EXERCISE
Using the listing below, work out how many lines include the word "wagering". Only the number is to be given.

SUPPLIED INFORMATION
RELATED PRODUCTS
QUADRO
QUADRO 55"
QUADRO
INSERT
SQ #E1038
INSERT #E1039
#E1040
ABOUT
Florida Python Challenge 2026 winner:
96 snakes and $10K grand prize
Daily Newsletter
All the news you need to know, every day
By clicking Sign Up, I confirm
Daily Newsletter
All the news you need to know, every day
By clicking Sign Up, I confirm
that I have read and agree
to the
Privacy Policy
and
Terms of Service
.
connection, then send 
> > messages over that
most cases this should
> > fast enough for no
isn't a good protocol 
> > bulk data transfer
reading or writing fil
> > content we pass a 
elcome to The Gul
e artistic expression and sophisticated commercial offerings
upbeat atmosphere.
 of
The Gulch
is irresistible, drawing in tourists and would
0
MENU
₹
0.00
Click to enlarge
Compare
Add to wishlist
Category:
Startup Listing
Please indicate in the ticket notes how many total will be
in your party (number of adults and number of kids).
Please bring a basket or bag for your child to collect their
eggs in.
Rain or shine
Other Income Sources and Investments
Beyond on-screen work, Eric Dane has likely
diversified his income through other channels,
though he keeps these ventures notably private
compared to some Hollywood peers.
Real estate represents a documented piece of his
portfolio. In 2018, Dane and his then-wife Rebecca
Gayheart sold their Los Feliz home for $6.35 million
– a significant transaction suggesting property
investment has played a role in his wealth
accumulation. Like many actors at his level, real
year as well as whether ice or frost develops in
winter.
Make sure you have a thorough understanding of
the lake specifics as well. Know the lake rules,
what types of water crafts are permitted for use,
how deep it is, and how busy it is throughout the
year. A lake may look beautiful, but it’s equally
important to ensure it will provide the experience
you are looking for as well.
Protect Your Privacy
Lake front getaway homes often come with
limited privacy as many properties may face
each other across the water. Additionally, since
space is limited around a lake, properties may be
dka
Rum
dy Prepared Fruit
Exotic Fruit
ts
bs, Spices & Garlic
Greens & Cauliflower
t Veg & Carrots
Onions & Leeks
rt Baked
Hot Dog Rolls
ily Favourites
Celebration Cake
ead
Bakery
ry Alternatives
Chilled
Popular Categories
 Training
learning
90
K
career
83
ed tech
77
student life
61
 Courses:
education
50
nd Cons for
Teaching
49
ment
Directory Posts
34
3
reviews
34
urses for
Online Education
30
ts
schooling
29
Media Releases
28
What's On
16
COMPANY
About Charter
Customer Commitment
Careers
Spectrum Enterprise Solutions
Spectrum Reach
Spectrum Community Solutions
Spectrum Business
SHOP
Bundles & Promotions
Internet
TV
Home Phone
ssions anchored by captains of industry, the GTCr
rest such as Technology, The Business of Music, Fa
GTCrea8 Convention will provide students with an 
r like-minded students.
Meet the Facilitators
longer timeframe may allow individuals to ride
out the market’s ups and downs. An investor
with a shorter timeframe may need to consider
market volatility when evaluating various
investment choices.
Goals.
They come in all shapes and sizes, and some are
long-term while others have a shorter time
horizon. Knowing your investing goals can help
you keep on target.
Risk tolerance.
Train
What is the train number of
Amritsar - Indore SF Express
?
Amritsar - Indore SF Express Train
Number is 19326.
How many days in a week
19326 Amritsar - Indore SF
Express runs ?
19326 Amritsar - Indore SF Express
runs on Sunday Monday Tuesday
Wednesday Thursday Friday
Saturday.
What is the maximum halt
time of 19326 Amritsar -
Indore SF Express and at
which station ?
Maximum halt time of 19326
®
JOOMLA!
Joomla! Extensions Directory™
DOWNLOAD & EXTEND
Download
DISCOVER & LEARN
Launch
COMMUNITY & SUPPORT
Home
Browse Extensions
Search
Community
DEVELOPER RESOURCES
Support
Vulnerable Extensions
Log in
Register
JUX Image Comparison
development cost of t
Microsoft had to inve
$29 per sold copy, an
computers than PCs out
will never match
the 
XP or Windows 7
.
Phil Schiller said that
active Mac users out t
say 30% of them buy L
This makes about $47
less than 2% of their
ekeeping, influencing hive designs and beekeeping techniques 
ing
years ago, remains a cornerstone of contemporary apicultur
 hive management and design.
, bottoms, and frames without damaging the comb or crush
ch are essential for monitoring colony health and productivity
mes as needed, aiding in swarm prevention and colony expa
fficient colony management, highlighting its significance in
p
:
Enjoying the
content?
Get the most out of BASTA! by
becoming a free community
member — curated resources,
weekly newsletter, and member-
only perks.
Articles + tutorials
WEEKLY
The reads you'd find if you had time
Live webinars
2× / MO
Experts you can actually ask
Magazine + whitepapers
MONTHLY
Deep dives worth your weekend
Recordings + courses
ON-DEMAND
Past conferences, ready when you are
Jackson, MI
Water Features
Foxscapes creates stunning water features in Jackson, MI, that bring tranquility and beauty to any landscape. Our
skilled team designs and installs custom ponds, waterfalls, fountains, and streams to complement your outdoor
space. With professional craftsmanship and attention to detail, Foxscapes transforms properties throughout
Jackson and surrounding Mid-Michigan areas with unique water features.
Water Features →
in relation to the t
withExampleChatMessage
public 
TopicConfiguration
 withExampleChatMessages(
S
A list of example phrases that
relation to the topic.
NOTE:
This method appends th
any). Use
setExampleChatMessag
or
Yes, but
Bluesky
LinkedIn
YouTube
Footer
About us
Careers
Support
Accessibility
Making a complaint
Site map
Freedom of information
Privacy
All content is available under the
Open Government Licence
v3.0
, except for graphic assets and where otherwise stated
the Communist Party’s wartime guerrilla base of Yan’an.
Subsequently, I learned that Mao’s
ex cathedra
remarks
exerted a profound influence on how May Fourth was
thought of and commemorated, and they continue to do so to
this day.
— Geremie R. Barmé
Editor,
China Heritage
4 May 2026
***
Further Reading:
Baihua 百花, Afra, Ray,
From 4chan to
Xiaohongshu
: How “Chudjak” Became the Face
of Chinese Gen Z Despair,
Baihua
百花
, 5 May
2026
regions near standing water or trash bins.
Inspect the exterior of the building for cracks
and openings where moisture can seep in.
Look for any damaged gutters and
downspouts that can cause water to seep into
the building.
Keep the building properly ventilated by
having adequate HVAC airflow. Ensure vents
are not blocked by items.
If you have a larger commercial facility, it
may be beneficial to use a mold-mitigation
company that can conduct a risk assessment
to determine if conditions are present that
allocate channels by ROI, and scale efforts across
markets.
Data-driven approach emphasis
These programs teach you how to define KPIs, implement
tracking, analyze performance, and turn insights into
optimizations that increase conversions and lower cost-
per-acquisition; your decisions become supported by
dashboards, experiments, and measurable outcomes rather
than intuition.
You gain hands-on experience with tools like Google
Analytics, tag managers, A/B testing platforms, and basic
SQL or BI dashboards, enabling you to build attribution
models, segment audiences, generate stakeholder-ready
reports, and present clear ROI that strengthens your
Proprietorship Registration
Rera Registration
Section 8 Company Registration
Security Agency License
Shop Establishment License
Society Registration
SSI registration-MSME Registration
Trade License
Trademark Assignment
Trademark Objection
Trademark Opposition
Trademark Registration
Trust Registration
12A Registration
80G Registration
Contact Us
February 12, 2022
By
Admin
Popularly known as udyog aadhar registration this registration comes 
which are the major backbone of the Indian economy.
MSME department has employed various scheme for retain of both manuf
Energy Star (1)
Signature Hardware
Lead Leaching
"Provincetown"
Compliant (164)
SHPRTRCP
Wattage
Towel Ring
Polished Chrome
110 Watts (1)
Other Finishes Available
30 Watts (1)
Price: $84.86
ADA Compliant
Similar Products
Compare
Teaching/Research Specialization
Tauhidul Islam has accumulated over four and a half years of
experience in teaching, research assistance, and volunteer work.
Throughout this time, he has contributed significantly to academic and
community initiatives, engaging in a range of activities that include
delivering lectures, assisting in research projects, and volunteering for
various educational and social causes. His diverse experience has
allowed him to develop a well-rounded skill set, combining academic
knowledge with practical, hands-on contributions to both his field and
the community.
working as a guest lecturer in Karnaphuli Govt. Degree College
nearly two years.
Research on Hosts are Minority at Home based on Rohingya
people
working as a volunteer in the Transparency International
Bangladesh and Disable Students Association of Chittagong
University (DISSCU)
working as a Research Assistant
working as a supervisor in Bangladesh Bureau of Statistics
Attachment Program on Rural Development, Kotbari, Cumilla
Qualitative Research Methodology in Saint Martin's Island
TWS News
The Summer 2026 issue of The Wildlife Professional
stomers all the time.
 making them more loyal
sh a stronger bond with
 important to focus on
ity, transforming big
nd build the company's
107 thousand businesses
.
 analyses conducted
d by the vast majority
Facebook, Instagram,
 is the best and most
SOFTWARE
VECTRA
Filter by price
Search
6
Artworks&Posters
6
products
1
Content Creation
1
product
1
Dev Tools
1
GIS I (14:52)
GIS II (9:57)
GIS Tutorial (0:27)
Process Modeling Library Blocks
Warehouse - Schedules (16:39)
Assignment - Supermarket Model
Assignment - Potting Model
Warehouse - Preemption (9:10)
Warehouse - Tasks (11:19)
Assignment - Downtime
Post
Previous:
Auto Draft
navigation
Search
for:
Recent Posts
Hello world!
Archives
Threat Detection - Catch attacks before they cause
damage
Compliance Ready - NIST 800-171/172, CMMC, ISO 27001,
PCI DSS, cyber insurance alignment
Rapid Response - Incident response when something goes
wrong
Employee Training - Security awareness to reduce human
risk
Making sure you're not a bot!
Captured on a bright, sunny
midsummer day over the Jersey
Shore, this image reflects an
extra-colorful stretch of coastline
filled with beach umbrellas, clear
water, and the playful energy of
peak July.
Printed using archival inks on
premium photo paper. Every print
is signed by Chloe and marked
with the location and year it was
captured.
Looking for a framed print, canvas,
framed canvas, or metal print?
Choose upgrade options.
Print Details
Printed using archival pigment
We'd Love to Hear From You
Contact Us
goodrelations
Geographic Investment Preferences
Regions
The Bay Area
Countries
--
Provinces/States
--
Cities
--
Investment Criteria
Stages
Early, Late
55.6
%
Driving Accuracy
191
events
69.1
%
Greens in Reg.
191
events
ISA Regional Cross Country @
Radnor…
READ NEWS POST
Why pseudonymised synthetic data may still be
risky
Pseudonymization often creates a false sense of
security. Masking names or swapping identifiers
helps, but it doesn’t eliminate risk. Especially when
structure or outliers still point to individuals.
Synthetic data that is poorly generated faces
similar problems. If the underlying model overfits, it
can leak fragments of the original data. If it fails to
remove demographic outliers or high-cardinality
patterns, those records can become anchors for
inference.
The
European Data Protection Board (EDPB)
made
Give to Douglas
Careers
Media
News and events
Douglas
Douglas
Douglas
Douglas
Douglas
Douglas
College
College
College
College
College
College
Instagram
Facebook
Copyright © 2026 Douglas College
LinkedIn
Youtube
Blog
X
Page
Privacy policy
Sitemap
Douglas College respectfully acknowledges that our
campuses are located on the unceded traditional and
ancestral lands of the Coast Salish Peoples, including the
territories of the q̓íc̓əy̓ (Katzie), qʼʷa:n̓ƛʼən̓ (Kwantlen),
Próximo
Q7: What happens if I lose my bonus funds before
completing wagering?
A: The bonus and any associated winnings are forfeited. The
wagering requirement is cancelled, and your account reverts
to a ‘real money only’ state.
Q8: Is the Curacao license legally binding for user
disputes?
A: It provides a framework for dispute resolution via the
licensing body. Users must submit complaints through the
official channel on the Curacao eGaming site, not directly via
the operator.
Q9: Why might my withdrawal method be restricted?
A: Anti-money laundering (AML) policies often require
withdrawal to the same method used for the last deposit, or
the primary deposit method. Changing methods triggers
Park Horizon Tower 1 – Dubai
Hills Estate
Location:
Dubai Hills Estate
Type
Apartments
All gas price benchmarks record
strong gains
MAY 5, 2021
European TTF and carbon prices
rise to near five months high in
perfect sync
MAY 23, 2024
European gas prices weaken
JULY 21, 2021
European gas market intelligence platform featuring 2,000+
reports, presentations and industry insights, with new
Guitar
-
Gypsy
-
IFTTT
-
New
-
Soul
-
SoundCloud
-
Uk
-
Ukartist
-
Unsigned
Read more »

REPLY TO THE TASK
2